Look over the entries that follow and work out how many lines contain "Travel". State the number only.

^^^^

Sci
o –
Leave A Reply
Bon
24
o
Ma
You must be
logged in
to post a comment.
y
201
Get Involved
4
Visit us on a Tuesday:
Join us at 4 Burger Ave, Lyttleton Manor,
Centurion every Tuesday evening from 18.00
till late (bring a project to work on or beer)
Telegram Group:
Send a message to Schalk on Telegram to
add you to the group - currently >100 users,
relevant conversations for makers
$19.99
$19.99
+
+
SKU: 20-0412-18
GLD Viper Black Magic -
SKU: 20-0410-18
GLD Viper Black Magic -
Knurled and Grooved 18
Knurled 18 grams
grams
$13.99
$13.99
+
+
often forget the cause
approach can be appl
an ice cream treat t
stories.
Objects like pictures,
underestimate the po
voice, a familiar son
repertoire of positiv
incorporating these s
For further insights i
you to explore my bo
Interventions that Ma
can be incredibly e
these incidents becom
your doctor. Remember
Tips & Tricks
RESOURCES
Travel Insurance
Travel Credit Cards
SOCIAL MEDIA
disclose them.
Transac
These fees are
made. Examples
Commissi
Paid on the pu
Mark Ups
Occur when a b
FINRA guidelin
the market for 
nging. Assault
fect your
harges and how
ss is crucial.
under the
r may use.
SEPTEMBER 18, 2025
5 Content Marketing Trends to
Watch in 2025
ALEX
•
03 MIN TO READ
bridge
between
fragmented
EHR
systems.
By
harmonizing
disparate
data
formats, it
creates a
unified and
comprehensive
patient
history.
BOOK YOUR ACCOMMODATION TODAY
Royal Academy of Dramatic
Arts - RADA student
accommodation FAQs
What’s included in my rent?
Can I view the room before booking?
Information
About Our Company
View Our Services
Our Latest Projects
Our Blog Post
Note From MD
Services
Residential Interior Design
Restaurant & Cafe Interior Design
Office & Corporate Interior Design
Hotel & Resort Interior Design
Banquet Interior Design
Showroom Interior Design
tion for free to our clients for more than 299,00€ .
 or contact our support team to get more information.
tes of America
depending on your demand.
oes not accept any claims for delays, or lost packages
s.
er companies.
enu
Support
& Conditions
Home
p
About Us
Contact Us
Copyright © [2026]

^^^^

The answer
2